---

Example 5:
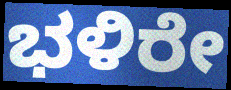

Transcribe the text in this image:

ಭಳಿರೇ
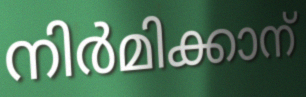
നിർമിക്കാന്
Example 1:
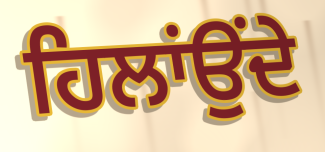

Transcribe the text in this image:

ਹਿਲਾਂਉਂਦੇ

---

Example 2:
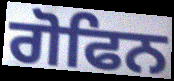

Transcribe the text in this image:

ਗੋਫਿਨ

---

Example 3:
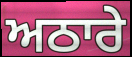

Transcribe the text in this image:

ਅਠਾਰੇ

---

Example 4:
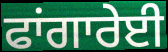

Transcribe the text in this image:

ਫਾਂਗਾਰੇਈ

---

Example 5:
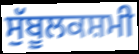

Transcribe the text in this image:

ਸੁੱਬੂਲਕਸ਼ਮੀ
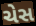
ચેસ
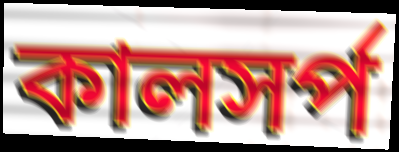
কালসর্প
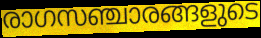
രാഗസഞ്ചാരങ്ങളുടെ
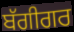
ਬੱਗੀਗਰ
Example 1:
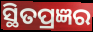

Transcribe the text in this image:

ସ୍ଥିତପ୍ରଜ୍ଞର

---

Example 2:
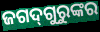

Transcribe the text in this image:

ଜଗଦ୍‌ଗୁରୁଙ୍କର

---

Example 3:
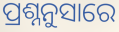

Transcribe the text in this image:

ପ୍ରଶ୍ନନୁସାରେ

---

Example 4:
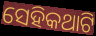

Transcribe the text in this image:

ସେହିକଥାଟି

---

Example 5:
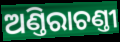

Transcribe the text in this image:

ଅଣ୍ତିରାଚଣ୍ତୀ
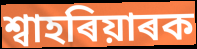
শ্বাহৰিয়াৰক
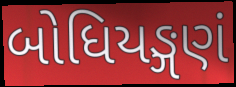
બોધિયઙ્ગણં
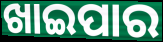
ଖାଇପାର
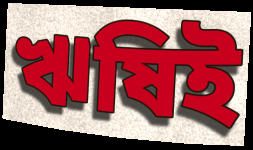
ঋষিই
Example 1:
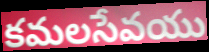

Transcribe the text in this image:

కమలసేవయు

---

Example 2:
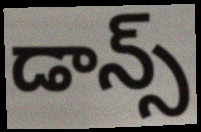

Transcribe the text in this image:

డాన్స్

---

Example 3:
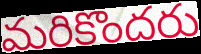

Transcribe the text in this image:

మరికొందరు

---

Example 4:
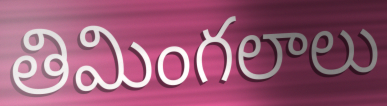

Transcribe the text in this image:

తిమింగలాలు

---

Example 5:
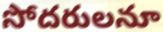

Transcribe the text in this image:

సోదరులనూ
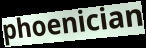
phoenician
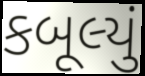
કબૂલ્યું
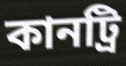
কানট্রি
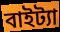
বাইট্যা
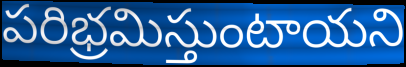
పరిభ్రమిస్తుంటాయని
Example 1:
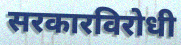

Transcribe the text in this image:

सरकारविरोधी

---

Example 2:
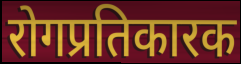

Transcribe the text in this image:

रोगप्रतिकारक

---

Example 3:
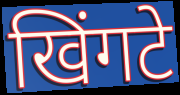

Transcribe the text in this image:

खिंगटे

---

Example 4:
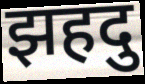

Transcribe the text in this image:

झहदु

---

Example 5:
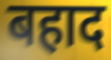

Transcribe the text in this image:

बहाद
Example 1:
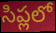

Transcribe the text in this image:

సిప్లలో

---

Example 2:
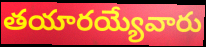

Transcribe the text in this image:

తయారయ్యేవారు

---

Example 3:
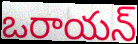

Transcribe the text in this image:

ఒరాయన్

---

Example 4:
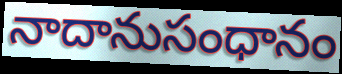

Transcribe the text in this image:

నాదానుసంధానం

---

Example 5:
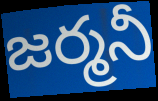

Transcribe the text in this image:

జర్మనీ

> [WHAT YOU HAVE TO DO]: Reproduce the data above verbatim, line for line, from start to finish. Omit every picture from your output.

> [CORRECT OUTPUT]:
---

Example 5:

Transcribe the text in this image:

ಭಳಿರೇ
നിർമിക്കാന്
Example 1:

Transcribe the text in this image:

ਹਿਲਾਂਉਂਦੇ

---

Example 2:

Transcribe the text in this image:

ਗੋਫਿਨ

---

Example 3:

Transcribe the text in this image:

ਅਠਾਰੇ

---

Example 4:

Transcribe the text in this image:

ਫਾਂਗਾਰੇਈ

---

Example 5:

Transcribe the text in this image:

ਸੁੱਬੂਲਕਸ਼ਮੀ
ચેસ
কালসর্প
രാഗസഞ്ചാരങ്ങളുടെ
ਬੱਗੀਗਰ
Example 1:

Transcribe the text in this image:

ସ୍ଥିତପ୍ରଜ୍ଞର

---

Example 2:

Transcribe the text in this image:

ଜଗଦ୍‌ଗୁରୁଙ୍କର

---

Example 3:

Transcribe the text in this image:

ପ୍ରଶ୍ନନୁସାରେ

---

Example 4:

Transcribe the text in this image:

ସେହିକଥାଟି

---

Example 5:

Transcribe the text in this image:

ଅଣ୍ତିରାଚଣ୍ତୀ
শ্বাহৰিয়াৰক
બોધિયઙ્ગણં
ଖାଇପାର
ঋষিই
Example 1:

Transcribe the text in this image:

కమలసేవయు

---

Example 2:

Transcribe the text in this image:

డాన్స్

---

Example 3:

Transcribe the text in this image:

మరికొందరు

---

Example 4:

Transcribe the text in this image:

తిమింగలాలు

---

Example 5:

Transcribe the text in this image:

సోదరులనూ
phoenician
કબૂલ્યું
কানট্রি
বাইট্যা
పరిభ్రమిస్తుంటాయని
Example 1:

Transcribe the text in this image:

सरकारविरोधी

---

Example 2:

Transcribe the text in this image:

रोगप्रतिकारक

---

Example 3:

Transcribe the text in this image:

खिंगटे

---

Example 4:

Transcribe the text in this image:

झहदु

---

Example 5:

Transcribe the text in this image:

बहाद
Example 1:

Transcribe the text in this image:

సిప్లలో

---

Example 2:

Transcribe the text in this image:

తయారయ్యేవారు

---

Example 3:

Transcribe the text in this image:

ఒరాయన్

---

Example 4:

Transcribe the text in this image:

నాదానుసంధానం

---

Example 5:

Transcribe the text in this image:

జర్మనీ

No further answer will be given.